CACL: Cluster-Aware Adversarial Contrastive Learning for Pathological Image Analysis

Junjian Li, Hulin Kuang, Jin Liu, Hailin Yue, Jianxin Wang

Published: 2025, Last Modified: 27 Feb 2026IEEE J. Biomed. Health Informatics 2025EveryoneRevisionsBibTeXCC BY-SA 4.0
Abstract: Pathological diagnosis assists in saving human lives, but such models are annotation hungry and pathological images are notably expensive to annotate. Contrastive learning could be a promising solution that relies only on the unlabeled training data to generate informative representations. However, the majority of current methods in contrastive learning have the following two issues: (1) positive samples produced through random augmentation are less challenging, and (2) false negative pairs problem caused by negative sampling bias. To alleviate the above issues, we propose a novel contrastive learning method called Cluster-Aware Adversarial Contrastive Learning (CA2CL).

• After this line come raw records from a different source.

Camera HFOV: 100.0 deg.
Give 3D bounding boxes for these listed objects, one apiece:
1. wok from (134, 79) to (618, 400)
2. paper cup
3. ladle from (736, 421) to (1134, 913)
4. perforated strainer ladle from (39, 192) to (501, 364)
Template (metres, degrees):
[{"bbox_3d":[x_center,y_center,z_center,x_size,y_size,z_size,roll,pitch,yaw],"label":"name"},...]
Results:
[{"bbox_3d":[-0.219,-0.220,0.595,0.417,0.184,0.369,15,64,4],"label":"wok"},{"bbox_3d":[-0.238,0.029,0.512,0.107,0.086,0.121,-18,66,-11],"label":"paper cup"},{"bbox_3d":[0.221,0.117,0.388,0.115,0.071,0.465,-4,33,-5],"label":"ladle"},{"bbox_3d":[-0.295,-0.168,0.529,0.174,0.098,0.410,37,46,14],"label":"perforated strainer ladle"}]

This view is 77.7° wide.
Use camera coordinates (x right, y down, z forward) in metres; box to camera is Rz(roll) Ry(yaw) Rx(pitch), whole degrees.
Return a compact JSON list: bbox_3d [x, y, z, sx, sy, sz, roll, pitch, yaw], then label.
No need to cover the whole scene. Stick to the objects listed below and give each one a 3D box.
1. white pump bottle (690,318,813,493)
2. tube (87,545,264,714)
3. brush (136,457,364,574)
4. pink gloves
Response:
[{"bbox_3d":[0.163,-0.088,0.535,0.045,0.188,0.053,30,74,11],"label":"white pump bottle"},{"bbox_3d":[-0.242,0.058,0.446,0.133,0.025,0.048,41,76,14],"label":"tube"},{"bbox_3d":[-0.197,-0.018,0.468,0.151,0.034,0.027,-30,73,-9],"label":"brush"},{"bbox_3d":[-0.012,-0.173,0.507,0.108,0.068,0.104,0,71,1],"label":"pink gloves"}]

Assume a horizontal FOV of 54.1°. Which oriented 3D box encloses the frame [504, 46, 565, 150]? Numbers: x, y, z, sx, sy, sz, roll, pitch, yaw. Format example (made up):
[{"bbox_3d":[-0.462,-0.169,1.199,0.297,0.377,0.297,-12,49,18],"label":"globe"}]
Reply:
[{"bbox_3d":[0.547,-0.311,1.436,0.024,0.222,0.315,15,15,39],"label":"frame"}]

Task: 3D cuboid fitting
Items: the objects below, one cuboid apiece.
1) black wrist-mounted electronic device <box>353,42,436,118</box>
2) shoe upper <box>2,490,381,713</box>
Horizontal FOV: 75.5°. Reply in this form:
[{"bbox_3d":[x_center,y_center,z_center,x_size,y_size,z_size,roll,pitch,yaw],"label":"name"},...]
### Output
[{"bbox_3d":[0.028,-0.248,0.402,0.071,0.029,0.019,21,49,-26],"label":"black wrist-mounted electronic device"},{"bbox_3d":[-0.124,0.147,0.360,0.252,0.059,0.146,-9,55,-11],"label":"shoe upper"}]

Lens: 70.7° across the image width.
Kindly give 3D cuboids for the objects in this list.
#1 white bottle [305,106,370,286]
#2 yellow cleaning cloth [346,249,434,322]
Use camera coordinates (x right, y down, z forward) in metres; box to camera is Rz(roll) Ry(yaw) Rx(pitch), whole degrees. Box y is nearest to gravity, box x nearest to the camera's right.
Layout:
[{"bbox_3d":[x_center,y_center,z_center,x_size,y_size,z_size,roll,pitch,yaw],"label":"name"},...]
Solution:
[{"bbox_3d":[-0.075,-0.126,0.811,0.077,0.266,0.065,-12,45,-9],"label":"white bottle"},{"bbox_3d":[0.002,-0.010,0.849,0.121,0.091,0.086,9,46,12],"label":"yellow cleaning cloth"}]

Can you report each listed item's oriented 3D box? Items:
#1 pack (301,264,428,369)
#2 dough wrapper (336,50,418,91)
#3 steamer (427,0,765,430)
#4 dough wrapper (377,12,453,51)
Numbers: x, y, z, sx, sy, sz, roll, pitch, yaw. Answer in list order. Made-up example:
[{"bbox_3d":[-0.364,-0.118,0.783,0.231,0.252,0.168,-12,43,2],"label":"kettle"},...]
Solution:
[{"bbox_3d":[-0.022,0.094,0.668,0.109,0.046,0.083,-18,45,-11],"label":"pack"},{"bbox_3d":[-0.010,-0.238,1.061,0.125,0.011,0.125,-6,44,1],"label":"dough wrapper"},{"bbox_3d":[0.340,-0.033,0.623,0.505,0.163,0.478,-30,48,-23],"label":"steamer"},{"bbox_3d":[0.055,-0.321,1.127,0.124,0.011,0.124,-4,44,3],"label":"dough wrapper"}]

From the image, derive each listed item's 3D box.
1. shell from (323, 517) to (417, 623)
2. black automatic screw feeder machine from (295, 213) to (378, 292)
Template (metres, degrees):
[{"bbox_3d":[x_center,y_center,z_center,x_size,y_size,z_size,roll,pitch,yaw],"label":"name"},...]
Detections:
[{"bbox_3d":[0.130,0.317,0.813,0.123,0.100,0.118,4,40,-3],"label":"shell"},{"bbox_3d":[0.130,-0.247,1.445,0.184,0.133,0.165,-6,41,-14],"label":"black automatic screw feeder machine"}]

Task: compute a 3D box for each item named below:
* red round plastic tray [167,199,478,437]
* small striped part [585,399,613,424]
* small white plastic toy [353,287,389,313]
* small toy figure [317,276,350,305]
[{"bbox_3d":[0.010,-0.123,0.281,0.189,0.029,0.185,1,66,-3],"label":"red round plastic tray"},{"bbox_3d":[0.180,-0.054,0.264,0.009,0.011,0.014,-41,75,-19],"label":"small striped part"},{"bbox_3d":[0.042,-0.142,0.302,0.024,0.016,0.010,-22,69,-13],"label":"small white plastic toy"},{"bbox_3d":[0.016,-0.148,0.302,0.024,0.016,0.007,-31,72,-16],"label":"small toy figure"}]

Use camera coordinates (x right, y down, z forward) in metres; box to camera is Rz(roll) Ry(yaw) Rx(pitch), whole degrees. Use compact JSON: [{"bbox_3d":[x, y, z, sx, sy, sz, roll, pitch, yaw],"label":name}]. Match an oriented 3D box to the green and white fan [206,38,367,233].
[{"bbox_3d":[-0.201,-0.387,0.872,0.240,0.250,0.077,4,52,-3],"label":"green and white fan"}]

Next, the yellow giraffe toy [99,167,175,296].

Specifically, a mixed data augmentation technique is provided to learn more transferable representations by generating more discriminative sample pairs. Furthermore, to mitigate the effects of inherent false negative pairs, we adopt a cluster-aware loss to identify similarities between instances and incorporate them into the process of contrastive learning. Finally, we generate challenging contrastive data pairs by adversarial learning, and adversarially learn robust representations in the representation space without the labeled training data, which aims to maximize the similarity between the augmented sample and the related adversarial sample. Our proposed CA2CL is evaluated on two public datasets: NCT-CRC-HE and PCam for the fine-tuning and linear evaluation tasks and on two other public datasets: GlaS and CARG for the detection and segmentation tasks, respectively. Extensive experimental results demonstrate the superior performance improvement of our method over several Self-supervised learning (SSL) methods and ImageNet pretraining particularly in scenarios with limited data availability for all four tasks.